> For the complete documentation index, see [llms.txt](https://nkrishang.gitbook.io/pack-protocol/llms.txt). Markdown versions of documentation pages are available by appending `.md` to page URLs; this page is available as [Markdown](https://nkrishang.gitbook.io/pack-protocol/how-pack-protocol-works/reward-distribution.md).

# Reward distribution

$PACK Protocol implements the generic concept of packs filled with rewards, where opening a pack yields a reward contained in that pack.

$PACK Protocol implements this concept for [EVM](https://ethereum.org/en/developers/docs/evm/) based chains, and makes use of [credibly neutral](https://nakamoto.com/credible-neutrality/) building blocks like [Chainlink VRF](https://docs.chain.link/docs/chainlink-vrf/). As a result, the process behind 'who gets what reward on opening a pack' is easily, publicly auditable, ensuring no 'backdoor winners'.

In this section, we explain how rewards are distributed upon opening a pack.

![](/files/-MhUSW7fTt_9xLOsh69n)

### Recap - [creating packs](/pack-protocol/how-pack-protocol-works/packs-and-rewards.md#packs).

A fixed supply of packs is created when someone creates packs with a set of underlying rewards. The total amount of packs created is equal to the sum of the amounts of each kind of reward it contains.&#x20;

For example, if someone creates packs with three underlying rewards - packing an amount 5, 15 and 80 of each - a total of 100 packs are created.

A pack can be opened to retrieve the rewards in that pack. What determines how rare a particular reward is, boils down to how many of those rewards exist in total.

### Rarity of rewards

What determines how rare a particular reward is, boils down to how many of those rewards exist in total. The total amount of a kind of reward that exists across a set of packs determines the % chances of receiving that kind of reward on opening a pack.

For the set of 100 packs with three kinds of rewards - 5, 15 and 80 of each across that set of packs - there's a `5/100` i.e. 5%, 15% and 80% chance, respectively, of receiving that reward on opening a pack. You can find a more detailed version of this example, [here](/pack-protocol/how-pack-protocol-works/overview.md#simple-example).

### How a reward is selected when a pack is opened

We shall extend [this](/pack-protocol/how-pack-protocol-works/overview.md#simple-example) example of a set of 100 packs with three kinds of rewards - 80 **circles**, 15 **squares**, and 5 **stars**.

![](/files/-Mh_Wf5q_q5Qb7U5CfOX)

The supply of the rewards in this set of packs - 80 **circles**, 15 **squares**, and 5 **stars -** can be represented on a number line, from zero to the total supply of packs - in this case, 100.

![](/files/-MhdKy2ismSTKY_ACglW)

Whenever a pack is opened, the protocol uses a new random number in the range of the total supply of packs to determine what reward will be distributed to the pack opener.&#x20;

In our example case, the protocol uses a random number less than 100 to determine whether the pack opener will receive a **circle**, **square** or a **star**. So e.g. if the random number `num` is such that `0 <= num < 5`, the pack opener will receive a **star**. Similarly, if `5 <= num < 20`, the opener will receive a **square**, and if `20 <= num < 100`, the opener will receive a **circle**.

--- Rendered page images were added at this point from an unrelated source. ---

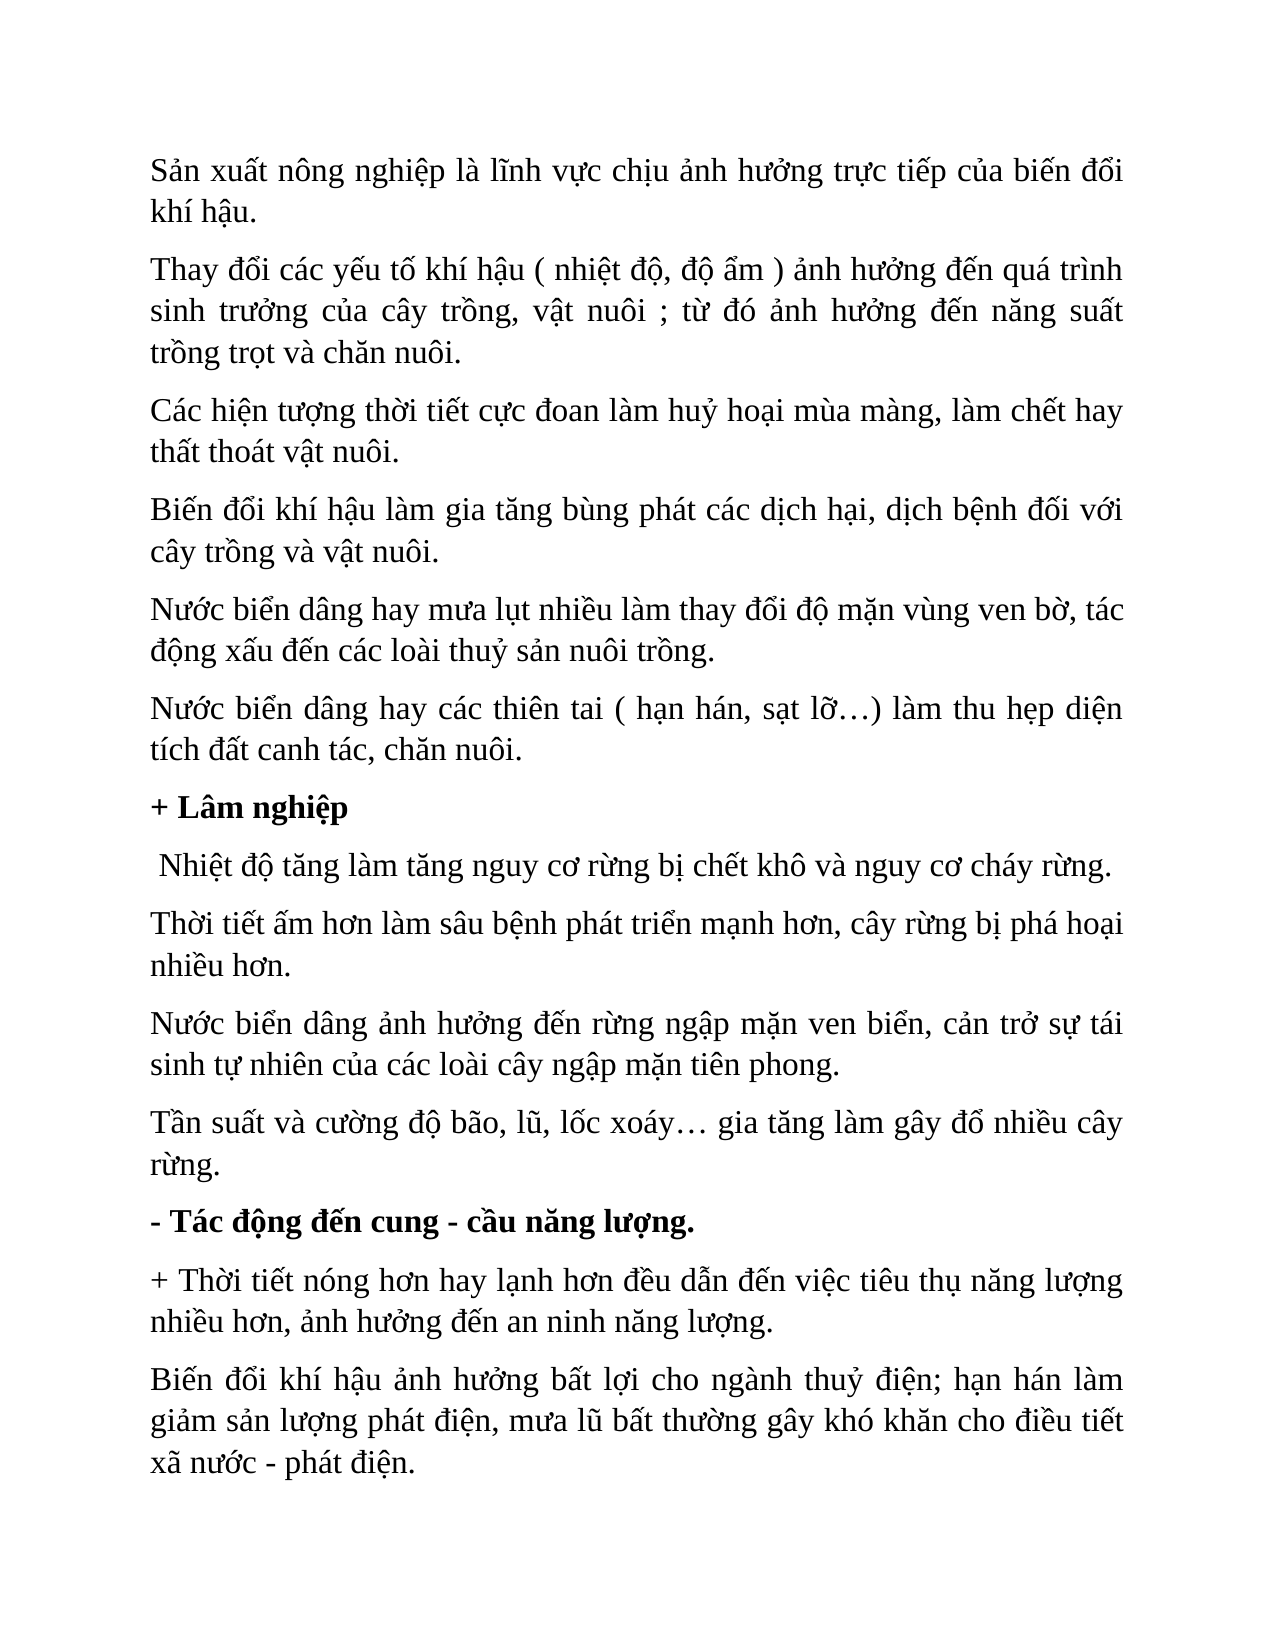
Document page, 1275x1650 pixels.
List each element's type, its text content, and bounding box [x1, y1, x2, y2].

list Nước biển dâng hay các thiên tai ( hạn hán, sạt lỡ…) làm thu hẹp diện tích đất canh tác, chăn nuôi. [150, 688, 1125, 768]
list + Lâm nghiệp [150, 788, 1125, 826]
list Biến đổi khí hậu ảnh hưởng bất lợi cho ngành thuỷ điện; hạn hán làm giảm sản lượng phát điện, mưa lũ bất thường gây khó khăn cho điều tiết xã nước - phát điện. [150, 1359, 1125, 1480]
list + Thời tiết nóng hơn hay lạnh hơn đều dẫn đến việc tiêu thụ năng lượng nhiều hơn, ảnh hưởng đến an ninh năng lượng. [150, 1260, 1125, 1339]
list Biến đổi khí hậu làm gia tăng bùng phát các dịch hại, dịch bệnh đối với cây trồng và vật nuôi. [150, 489, 1125, 569]
list Nhiệt độ tăng làm tăng nguy cơ rừng bị chết khô và nguy cơ cháy rừng. [150, 846, 1125, 884]
list Sản xuất nông nghiệp là lĩnh vực chịu ảnh hưởng trực tiếp của biến đổi khí hậu. [150, 150, 1125, 230]
list - Tác động đến cung - cầu năng lượng. [150, 1202, 1125, 1240]
list Thay đổi các yếu tố khí hậu ( nhiệt độ, độ ẩm ) ảnh hưởng đến quá trình sinh trưởng của cây trồng, vật nuôi ; từ đó ảnh hưởng đến năng suất trồng trọt và chăn nuôi. [150, 249, 1125, 370]
list Nước biển dâng ảnh hưởng đến rừng ngập mặn ven biển, cản trở sự tái sinh tự nhiên của các loài cây ngập mặn tiên phong. [150, 1003, 1125, 1083]
list Thời tiết ấm hơn làm sâu bệnh phát triển mạnh hơn, cây rừng bị phá hoại nhiều hơn. [150, 904, 1125, 983]
list Các hiện tượng thời tiết cực đoan làm huỷ hoại mùa màng, làm chết hay thất thoát vật nuôi. [150, 390, 1125, 470]
list Tần suất và cường độ bão, lũ, lốc xoáy… gia tăng làm gây đổ nhiều cây rừng. [150, 1102, 1125, 1182]
list Nước biển dâng hay mưa lụt nhiều làm thay đổi độ mặn vùng ven bờ, tác động xấu đến các loài thuỷ sản nuôi trồng. [150, 589, 1125, 668]
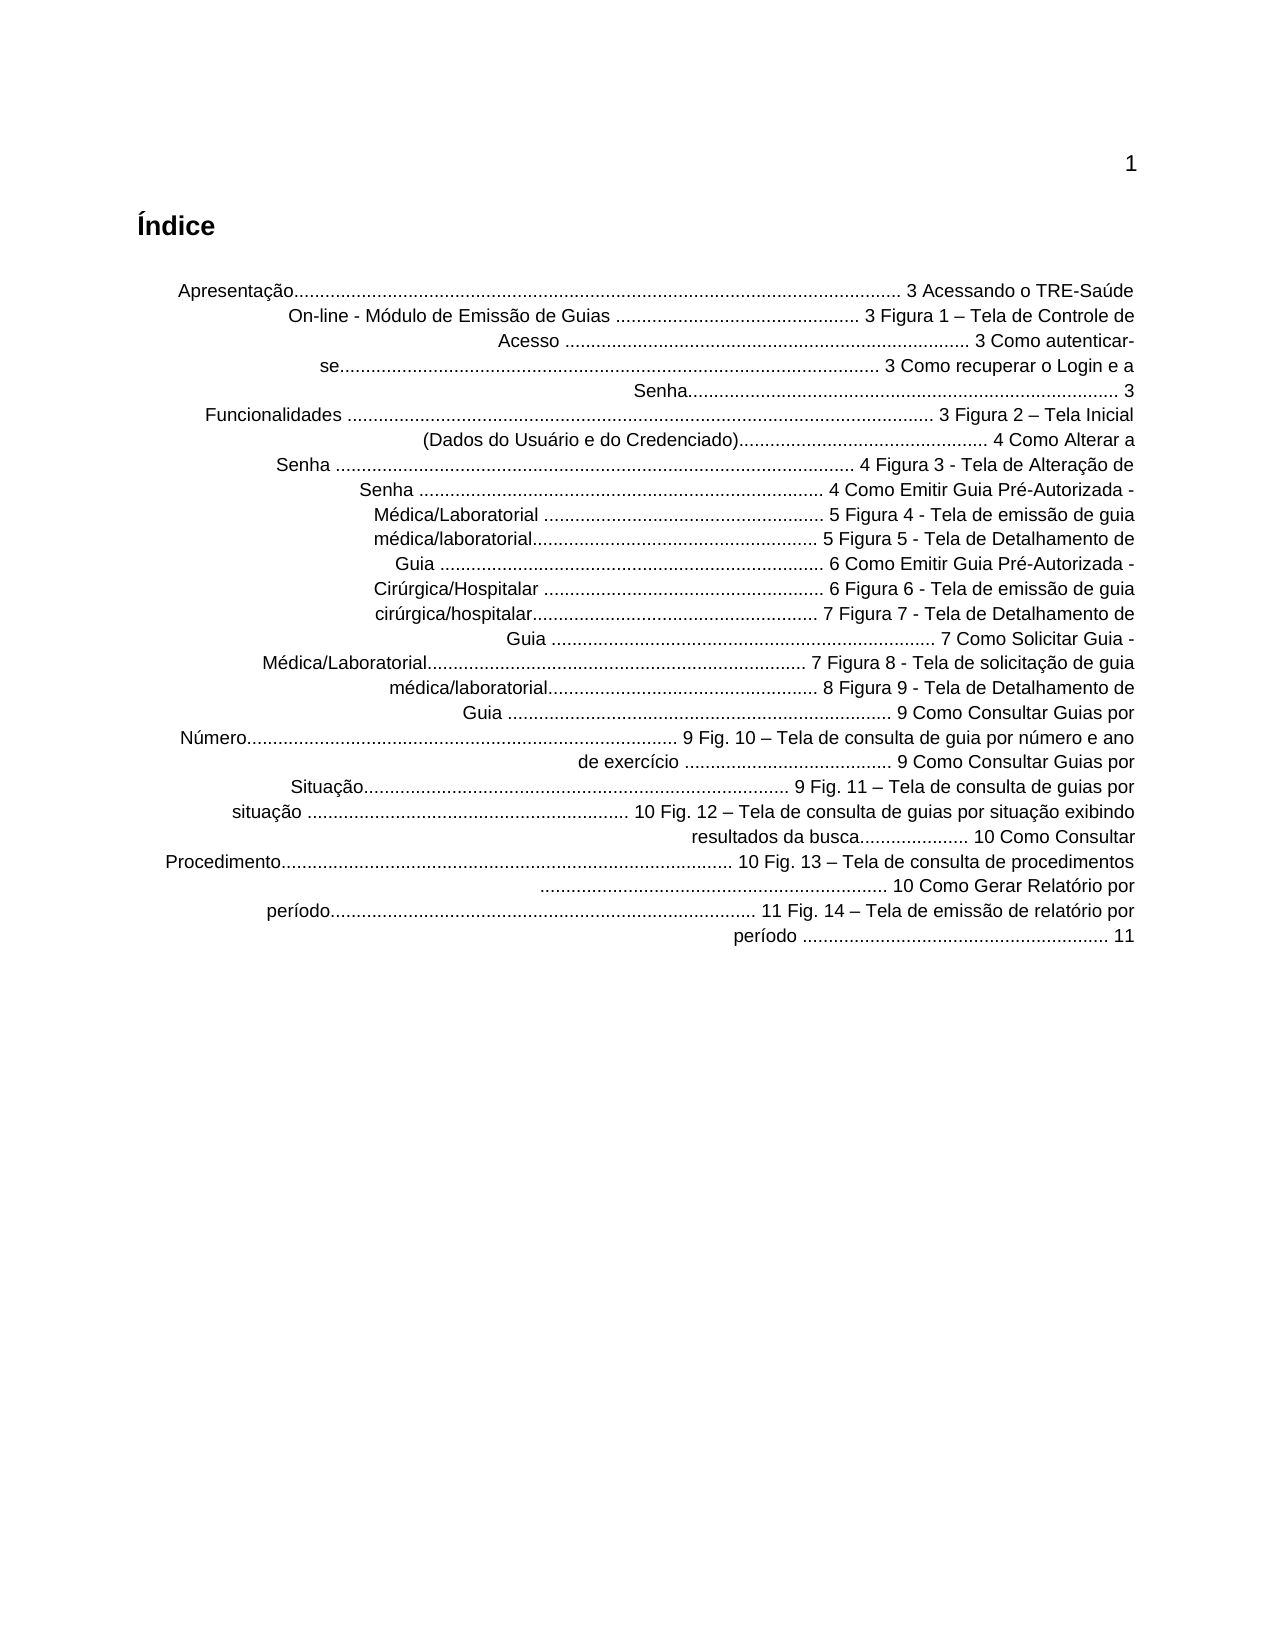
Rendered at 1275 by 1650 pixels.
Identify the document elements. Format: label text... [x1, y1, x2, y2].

text Índice [137, 210, 233, 242]
text 1 [1124, 150, 1136, 207]
text Apresentação..................................................................................................................... 3 Acessando o TRE-Saúde On-line - Módulo de Emissão de Guias ............................................... 3 Figura 1 – Tela de Controle de Acesso .............................................................................. 3 Como autenticar-se........................................................................................................ 3 Como recuperar o Login e a Senha................................................................................... 3 Funcionalidades ................................................................................................................. 3 Figura 2 – Tela Inicial (Dados do Usuário e do Credenciado)................................................ 4 Como Alterar a Senha .................................................................................................... 4 Figura 3 - Tela de Alteração de Senha .............................................................................. 4 Como Emitir Guia Pré-Autorizada - Médica/Laboratorial ...................................................... 5 Figura 4 - Tela de emissão de guia médica/laboratorial....................................................... 5 Figura 5 - Tela de Detalhamento de Guia .......................................................................... 6 Como Emitir Guia Pré-Autorizada - Cirúrgica/Hospitalar ...................................................... 6 Figura 6 - Tela de emissão de guia cirúrgica/hospitalar....................................................... 7 Figura 7 - Tela de Detalhamento de Guia .......................................................................... 7 Como Solicitar Guia - Médica/Laboratorial......................................................................... 7 Figura 8 - Tela de solicitação de guia médica/laboratorial.................................................... 8 Figura 9 - Tela de Detalhamento de Guia .......................................................................... 9 Como Consultar Guias por Número................................................................................... 9 Fig. 10 – Tela de consulta de guia por número e ano de exercício ........................................ 9 Como Consultar Guias por Situação.................................................................................. 9 Fig. 11 – Tela de consulta de guias por situação .............................................................. 10 Fig. 12 – Tela de consulta de guias por situação exibindo resultados da busca..................... 10 Como Consultar Procedimento....................................................................................... 10 Fig. 13 – Tela de consulta de procedimentos ................................................................... 10 Como Gerar Relatório por período.................................................................................. 11 Fig. 14 – Tela de emissão de relatório por período ........................................................... 11 [160, 280, 1135, 946]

Note that given this design, the opener truly has a 5% chance of receiving a **star**, a 15% chance of receiving a **square**, and an 80% chance of receiving a **circle**.&#x20;

### Sourcing a random number for reward distribution

The protocol uses a new random number each time a pack is opened.&#x20;

For the reward distribution to be fair and solely based on the rarity of rewards, the random number used on the opening of a pack must be 'truly random' - neither manipulable by the pack opener, nor knowable to the opener before opening the pack.

To this end, the protocol uses [Chainlink VRF (Verifiable Random Function)](https://docs.chain.link/docs/chainlink-vrf/) to source random numbers.

{% hint style="info" %}
Chainlink VRF is a random number generator that operates on a request ←→ response model, where a smart contract can request a random number from the Chainlink VRF system in one transaction, and the Chainlink VRF system fulfills that request in a subsequent transaction with a random number.
{% endhint %}

![](/files/-MhdRDCrjtjoi6ED8AWj)

When a pack is opened, the protocol requests Chainlink VRF for a new random number, which then determined which reward is distributed to the pack opener.

Chainlink VRF collects a [fixed fee in $LINK](https://docs.chain.link/docs/vrf-contracts/), for every random number request. $PACK Protocol's smart contracts will be funded with an initial amount of $LINK by the protocol admins, during the protocol's beta phase. The protocol fee collected on pack and reward sales / resales will be used to continue funding the protocol's smart contracts with $LINK, to pay Chainlink VRF fees.